:: THE DATA ::

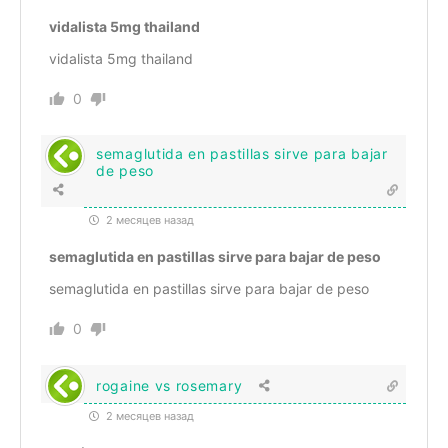
vidalista 5mg thailand
vidalista 5mg thailand
0
semaglutida en pastillas sirve para bajar
de peso
2 месяцев назад
semaglutida en pastillas sirve para bajar de peso
semaglutida en pastillas sirve para bajar de peso
0
rogaine vs rosemary
2 месяцев назад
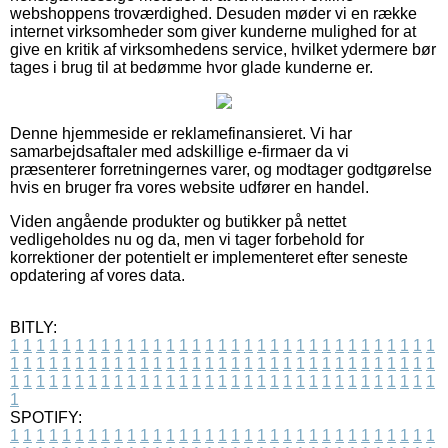
webshoppens troværdighed. Desuden møder vi en række
internet virksomheder som giver kunderne mulighed for at
give en kritik af virksomhedens service, hvilket ydermere bør
tages i brug til at bedømme hvor glade kunderne er.
Denne hjemmeside er reklamefinansieret. Vi har
samarbejdsaftaler med adskillige e-firmaer da vi
præsenterer forretningernes varer, og modtager godtgørelse
hvis en bruger fra vores website udfører en handel.
Viden angående produkter og butikker på nettet
vedligeholdes nu og da, men vi tager forbehold for
korrektioner der potentielt er implementeret efter seneste
opdatering af vores data.
BITLY:
1
1
1
1
1
1
1
1
1
1
1
1
1
1
1
1
1
1
1
1
1
1
1
1
1
1
1
1
1
1
1
1
1
1
1
1
1
1
1
1
1
1
1
1
1
1
1
1
1
1
1
1
1
1
1
1
1
1
1
1
1
1
1
1
1
1
1
1
1
1
1
1
1
1
1
1
1
1
1
1
1
1
1
1
1
1
1
1
1
1
1
1
1
1
1
1
1
1
1
1
SPOTIFY:
1
1
1
1
1
1
1
1
1
1
1
1
1
1
1
1
1
1
1
1
1
1
1
1
1
1
1
1
1
1
1
1
1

:::

TASK PROMPT: Search the listing for the word "kunderne", and copy every line in which it is found.

TASK ANSWER:
internet virksomheder som giver kunderne mulighed for at
tages i brug til at bedømme hvor glade kunderne er.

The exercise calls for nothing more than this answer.